## PROBLEM DETAILS
Restate the lines word for word, from the first line of the records through the line containing "3) gloves (412,69,578,220)". Leave out the pictures and anything after that line.

## SUPPLIED DATA

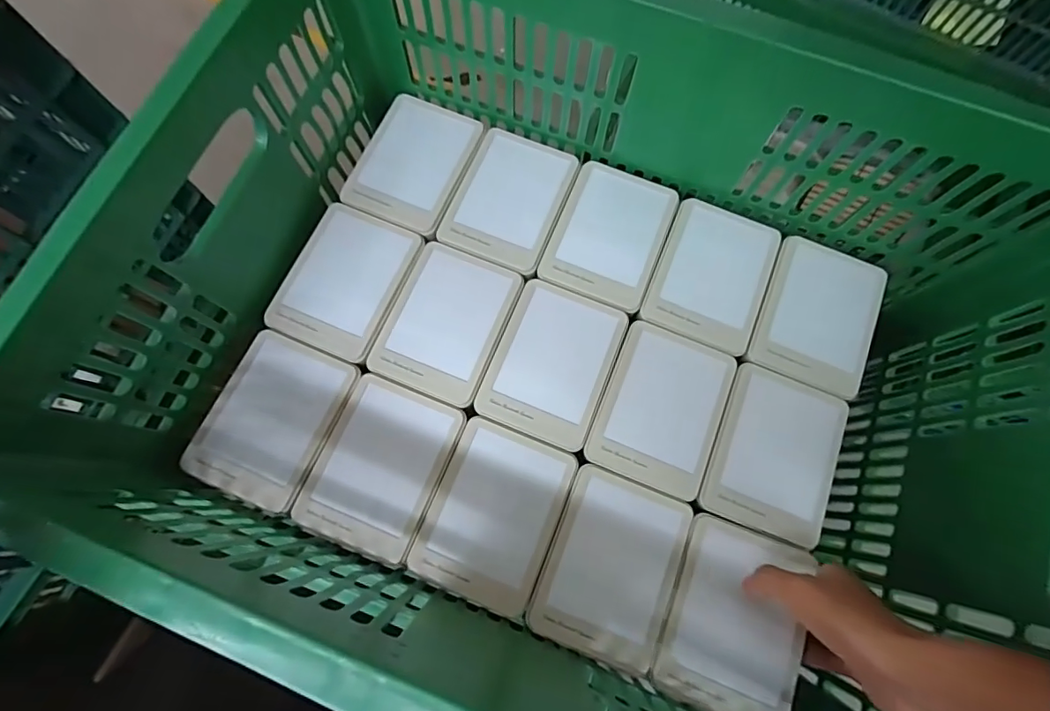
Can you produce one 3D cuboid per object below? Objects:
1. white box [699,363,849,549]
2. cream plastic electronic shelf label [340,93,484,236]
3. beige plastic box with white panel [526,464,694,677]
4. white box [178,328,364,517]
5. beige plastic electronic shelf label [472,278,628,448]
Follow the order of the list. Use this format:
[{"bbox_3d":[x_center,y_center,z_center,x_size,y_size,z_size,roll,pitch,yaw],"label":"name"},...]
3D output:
[{"bbox_3d":[0.219,0.083,0.427,0.100,0.013,0.135,22,76,4],"label":"white box"},{"bbox_3d":[-0.113,-0.198,0.503,0.105,0.007,0.139,22,76,4],"label":"cream plastic electronic shelf label"},{"bbox_3d":[0.072,0.171,0.405,0.102,0.012,0.136,22,76,4],"label":"beige plastic box with white panel"},{"bbox_3d":[-0.221,0.053,0.430,0.101,0.009,0.136,23,76,4],"label":"white box"},{"bbox_3d":[0.026,0.005,0.450,0.104,0.005,0.137,22,76,4],"label":"beige plastic electronic shelf label"}]

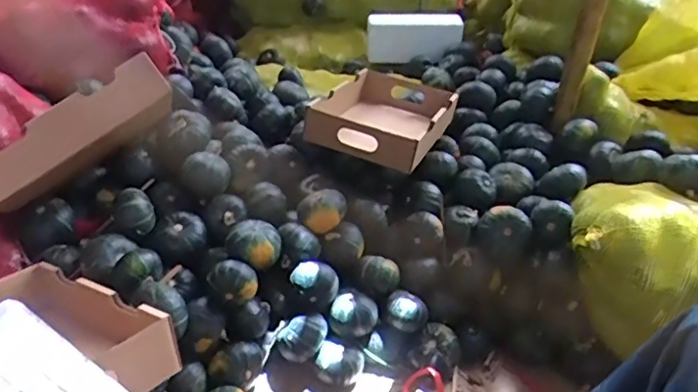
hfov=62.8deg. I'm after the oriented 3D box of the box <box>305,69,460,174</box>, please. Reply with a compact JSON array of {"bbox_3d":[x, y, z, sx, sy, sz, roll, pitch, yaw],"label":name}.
[{"bbox_3d":[0.080,-0.165,1.150,0.229,0.075,0.322,14,30,16],"label":"box"}]

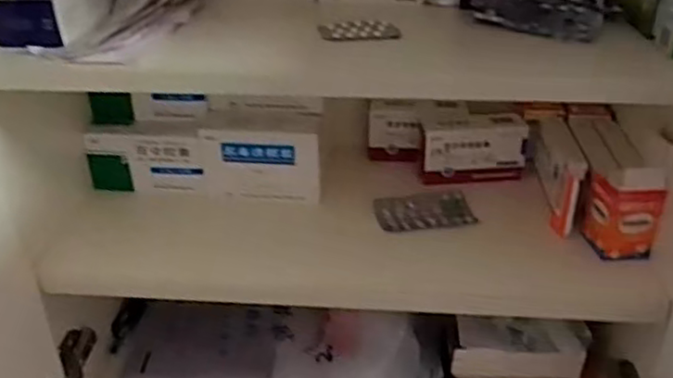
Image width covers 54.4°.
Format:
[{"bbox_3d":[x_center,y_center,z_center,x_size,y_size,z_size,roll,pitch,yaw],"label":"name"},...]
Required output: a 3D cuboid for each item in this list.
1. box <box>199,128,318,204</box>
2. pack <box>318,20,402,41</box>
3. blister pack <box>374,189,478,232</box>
[{"bbox_3d":[-0.085,-0.025,0.728,0.134,0.079,0.019,4,29,10],"label":"box"},{"bbox_3d":[0.021,-0.143,0.593,0.071,0.004,0.032,-5,44,-9],"label":"pack"},{"bbox_3d":[0.097,0.024,0.727,0.106,0.010,0.060,-6,29,-9],"label":"blister pack"}]

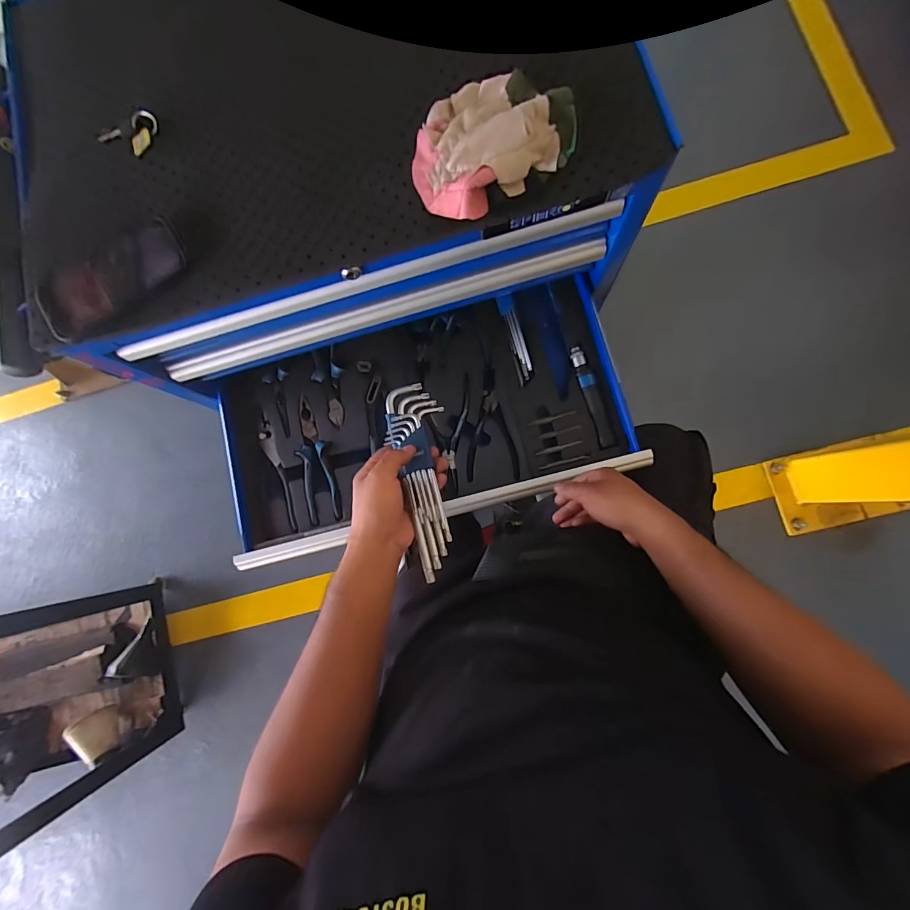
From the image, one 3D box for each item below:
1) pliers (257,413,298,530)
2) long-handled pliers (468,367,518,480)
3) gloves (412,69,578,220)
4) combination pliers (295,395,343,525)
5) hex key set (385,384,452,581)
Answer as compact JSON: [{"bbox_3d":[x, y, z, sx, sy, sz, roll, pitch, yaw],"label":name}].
[{"bbox_3d":[-0.272,0.026,0.636,0.023,0.014,0.187,-24,82,4],"label":"pliers"},{"bbox_3d":[0.051,-0.047,0.618,0.073,0.015,0.168,-6,83,6],"label":"long-handled pliers"},{"bbox_3d":[0.029,-0.306,0.396,0.154,0.036,0.127,-32,81,3],"label":"gloves"},{"bbox_3d":[-0.216,0.006,0.633,0.047,0.014,0.195,-16,82,5],"label":"combination pliers"},{"bbox_3d":[-0.038,0.022,0.474,0.060,0.024,0.226,-14,71,5],"label":"hex key set"}]

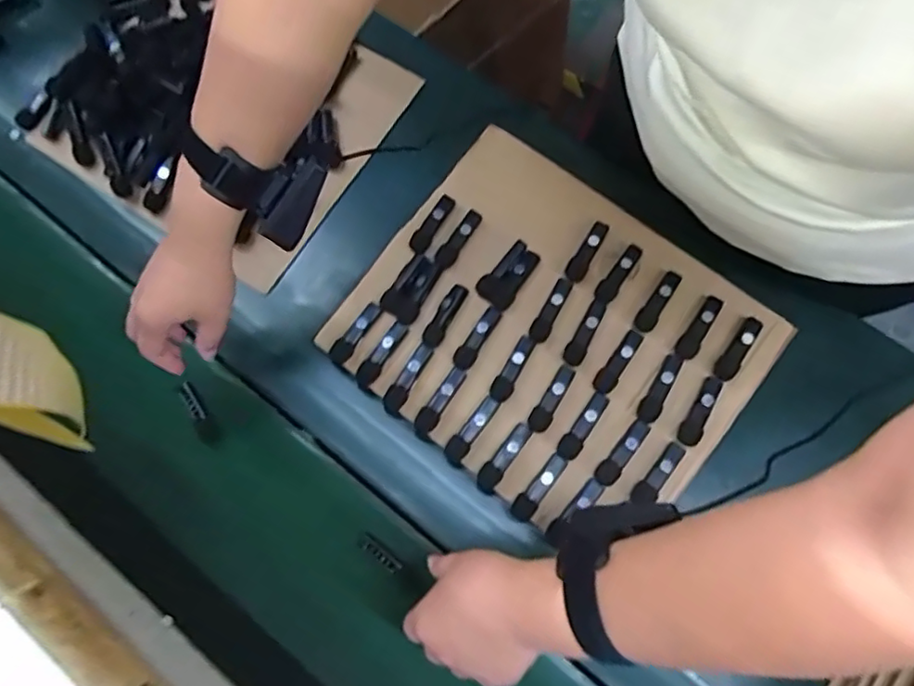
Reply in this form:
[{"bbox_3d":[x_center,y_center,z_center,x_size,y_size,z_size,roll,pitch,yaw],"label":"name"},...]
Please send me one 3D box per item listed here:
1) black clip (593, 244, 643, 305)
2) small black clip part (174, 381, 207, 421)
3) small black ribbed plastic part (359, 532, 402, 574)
[{"bbox_3d":[0.152,-0.066,0.579,0.019,0.006,0.068,31,83,11],"label":"black clip"},{"bbox_3d":[-0.262,0.057,0.602,0.014,0.007,0.046,-37,77,-3],"label":"small black clip part"},{"bbox_3d":[-0.069,0.190,0.553,0.042,0.013,0.013,36,84,12],"label":"small black ribbed plastic part"}]

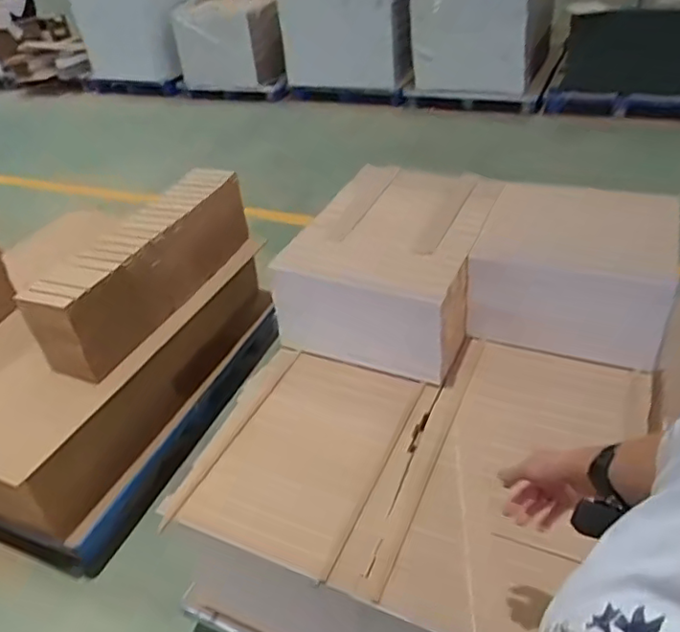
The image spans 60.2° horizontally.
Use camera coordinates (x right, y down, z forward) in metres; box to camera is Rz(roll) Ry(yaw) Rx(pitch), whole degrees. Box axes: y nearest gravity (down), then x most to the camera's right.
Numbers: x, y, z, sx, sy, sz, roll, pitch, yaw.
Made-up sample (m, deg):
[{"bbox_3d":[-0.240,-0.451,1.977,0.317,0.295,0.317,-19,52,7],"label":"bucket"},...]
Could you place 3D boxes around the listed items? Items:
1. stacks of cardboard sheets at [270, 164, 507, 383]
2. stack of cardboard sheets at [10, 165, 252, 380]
[{"bbox_3d":[0.136,-0.130,1.545,0.435,0.285,0.538,11,40,21],"label":"stacks of cardboard sheets"},{"bbox_3d":[-0.594,-0.152,1.855,0.197,0.293,0.848,15,42,26],"label":"stack of cardboard sheets"}]

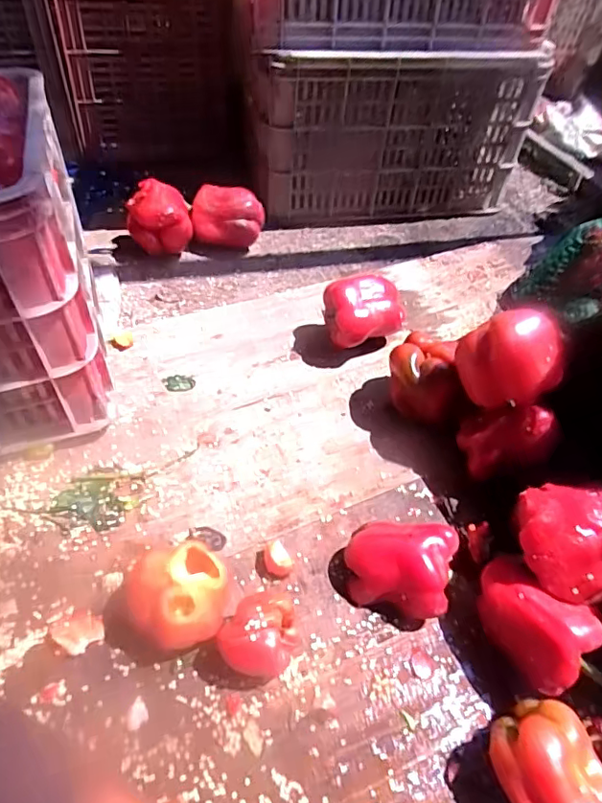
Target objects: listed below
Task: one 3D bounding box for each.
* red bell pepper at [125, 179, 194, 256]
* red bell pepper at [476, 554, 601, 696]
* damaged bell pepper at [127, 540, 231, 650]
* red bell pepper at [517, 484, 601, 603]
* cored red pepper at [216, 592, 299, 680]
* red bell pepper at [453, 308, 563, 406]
[{"bbox_3d":[-0.239,-0.303,0.904,0.102,0.109,0.081,-9,51,-13],"label":"red bell pepper"},{"bbox_3d":[0.207,0.203,0.495,0.067,0.083,0.107,-27,56,-25],"label":"red bell pepper"},{"bbox_3d":[-0.110,0.184,0.500,0.085,0.063,0.082,2,49,-3],"label":"damaged bell pepper"},{"bbox_3d":[0.251,0.115,0.488,0.109,0.061,0.107,2,50,-2],"label":"red bell pepper"},{"bbox_3d":[-0.037,0.210,0.482,0.064,0.062,0.068,24,52,15],"label":"cored red pepper"},{"bbox_3d":[0.234,-0.052,0.590,0.106,0.078,0.097,38,56,25],"label":"red bell pepper"}]

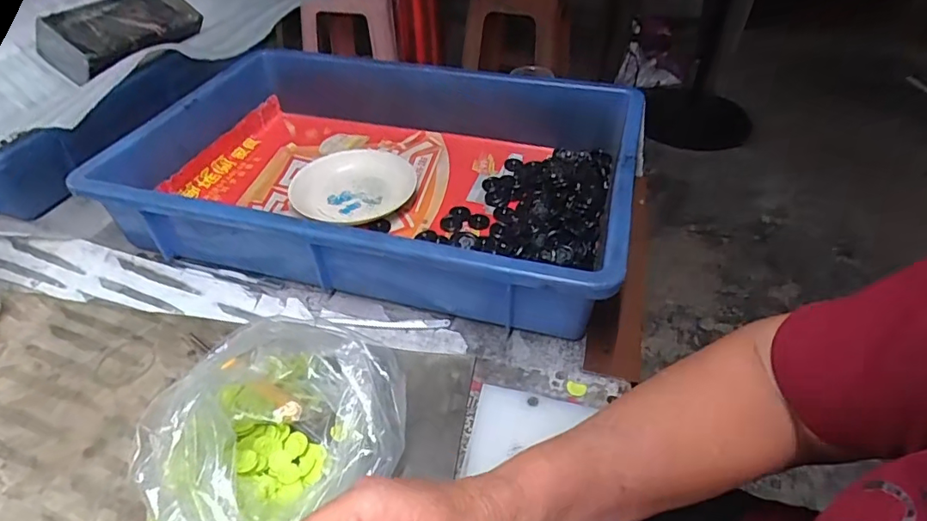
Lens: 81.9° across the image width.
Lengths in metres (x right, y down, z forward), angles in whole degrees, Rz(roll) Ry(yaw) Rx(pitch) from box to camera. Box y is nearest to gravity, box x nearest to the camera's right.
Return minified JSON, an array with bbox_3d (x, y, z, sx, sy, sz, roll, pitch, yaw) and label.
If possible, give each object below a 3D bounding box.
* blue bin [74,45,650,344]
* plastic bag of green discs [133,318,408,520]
[{"bbox_3d":[-0.074,-0.092,0.503,0.442,0.080,0.294,11,45,12],"label":"blue bin"},{"bbox_3d":[-0.103,0.098,0.295,0.102,0.077,0.143,31,52,29],"label":"plastic bag of green discs"}]

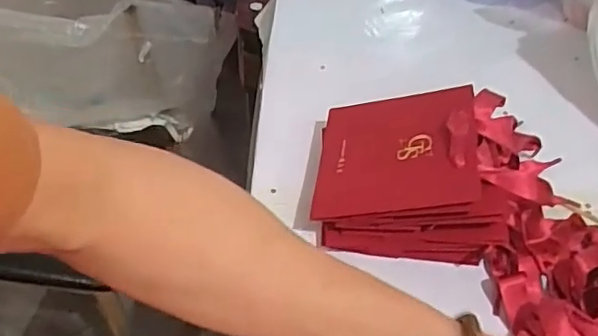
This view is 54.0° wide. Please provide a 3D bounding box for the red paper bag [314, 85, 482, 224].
[{"bbox_3d":[0.083,-0.016,0.513,0.137,0.011,0.135,-9,47,22],"label":"red paper bag"}]

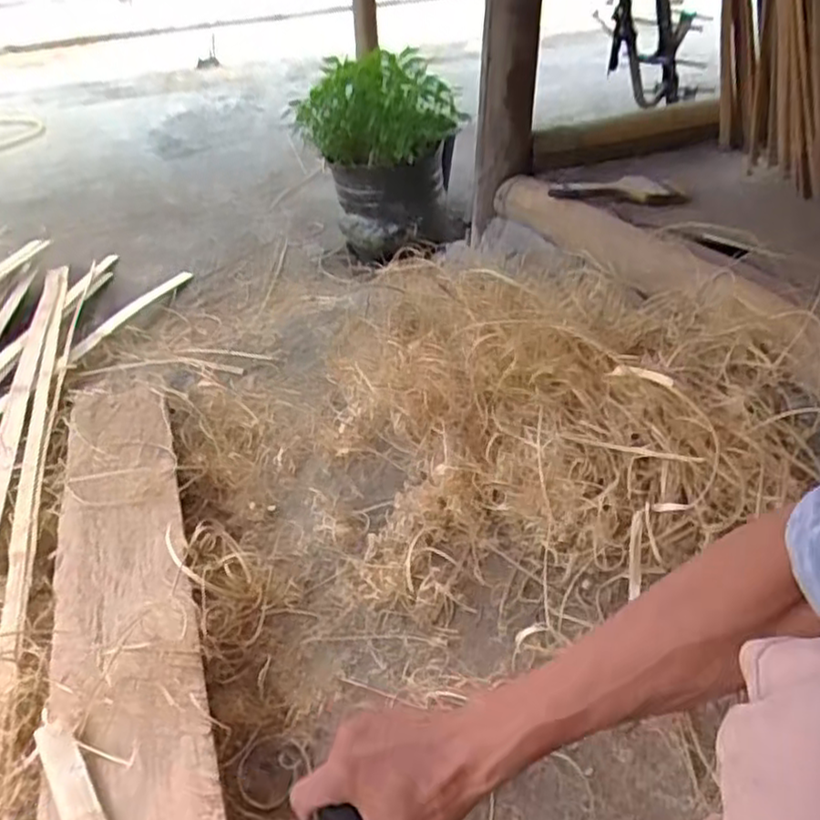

## ANSWER BOX
Can you produce one 3D cuboid per object below? Objects:
1. white box [699,363,849,549]
2. cream plastic electronic shelf label [340,93,484,236]
3. beige plastic box with white panel [526,464,694,677]
4. white box [178,328,364,517]
5. beige plastic electronic shelf label [472,278,628,448]
Follow the order of the list. Use this format:
[{"bbox_3d":[x_center,y_center,z_center,x_size,y_size,z_size,roll,pitch,yaw],"label":"name"},...]
3D output:
[{"bbox_3d":[0.219,0.083,0.427,0.100,0.013,0.135,22,76,4],"label":"white box"},{"bbox_3d":[-0.113,-0.198,0.503,0.105,0.007,0.139,22,76,4],"label":"cream plastic electronic shelf label"},{"bbox_3d":[0.072,0.171,0.405,0.102,0.012,0.136,22,76,4],"label":"beige plastic box with white panel"},{"bbox_3d":[-0.221,0.053,0.430,0.101,0.009,0.136,23,76,4],"label":"white box"},{"bbox_3d":[0.026,0.005,0.450,0.104,0.005,0.137,22,76,4],"label":"beige plastic electronic shelf label"}]

hfov=62.8deg. I'm after the oriented 3D box of the box <box>305,69,460,174</box>, please. Reply with a compact JSON array of {"bbox_3d":[x, y, z, sx, sy, sz, roll, pitch, yaw],"label":name}.
[{"bbox_3d":[0.080,-0.165,1.150,0.229,0.075,0.322,14,30,16],"label":"box"}]

Image width covers 54.4°.
Format:
[{"bbox_3d":[x_center,y_center,z_center,x_size,y_size,z_size,roll,pitch,yaw],"label":"name"},...]
Required output: a 3D cuboid for each item in this list.
1. box <box>199,128,318,204</box>
2. pack <box>318,20,402,41</box>
3. blister pack <box>374,189,478,232</box>
[{"bbox_3d":[-0.085,-0.025,0.728,0.134,0.079,0.019,4,29,10],"label":"box"},{"bbox_3d":[0.021,-0.143,0.593,0.071,0.004,0.032,-5,44,-9],"label":"pack"},{"bbox_3d":[0.097,0.024,0.727,0.106,0.010,0.060,-6,29,-9],"label":"blister pack"}]

From the image, one 3D box for each item below:
1) pliers (257,413,298,530)
2) long-handled pliers (468,367,518,480)
3) gloves (412,69,578,220)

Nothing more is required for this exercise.